UNITED STATES
ABC News
[with video]
By RUSSELL GOLDMAN (@GoldmanRussell)
Feb. 11, 2013
When Pope Benedict XVI resigns at the end of this month, he leaves behind a Church grappling with a global fallout from sex abuse and a personal legacy marred by allegations that he was instrumental in covering up that abuse.
As the sex abuse scandal spread from North America to Europe, Benedict became the first pope to meet personally with victims, and offered repeated public apologies for the Vatican’s decades of inaction against priests who abused their congregants.
“No words of mine could describe the pain and harm inflicted by such abuse,” the pope said in a 2008 homily in Washington, D.C., before meeting with victims of abuse for the first time. “It is important that those who have suffered be given loving pastoral attention.” During the same trip to the U.S., he met with victims for the first time.

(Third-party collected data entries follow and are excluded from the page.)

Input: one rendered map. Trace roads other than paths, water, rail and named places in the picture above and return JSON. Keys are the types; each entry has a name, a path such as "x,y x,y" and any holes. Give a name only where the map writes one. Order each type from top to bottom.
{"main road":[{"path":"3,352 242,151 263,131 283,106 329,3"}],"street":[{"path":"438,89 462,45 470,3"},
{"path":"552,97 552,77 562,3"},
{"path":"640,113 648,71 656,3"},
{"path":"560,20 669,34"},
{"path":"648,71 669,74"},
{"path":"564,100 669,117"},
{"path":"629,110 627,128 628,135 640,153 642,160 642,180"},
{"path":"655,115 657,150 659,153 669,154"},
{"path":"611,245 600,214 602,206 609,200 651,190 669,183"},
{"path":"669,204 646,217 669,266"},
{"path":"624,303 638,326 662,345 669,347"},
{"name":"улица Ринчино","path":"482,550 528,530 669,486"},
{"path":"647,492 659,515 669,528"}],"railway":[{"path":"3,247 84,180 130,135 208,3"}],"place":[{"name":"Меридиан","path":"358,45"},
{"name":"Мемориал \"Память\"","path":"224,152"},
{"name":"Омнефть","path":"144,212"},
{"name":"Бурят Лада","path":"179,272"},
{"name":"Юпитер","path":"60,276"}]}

For some of the victims, however, Benedict’s actions were “lip service and a public relations campaign,” said Jeff Anderson, a Minnesota lawyer who represents victims of sex abuse. For 25 years, Benedict, then known as Cardinal Joseph Ratzinger, headed the Vatican office responsible for investigating claims of sex abuse, but he did not act until he received an explicit order from Pope John Paul II.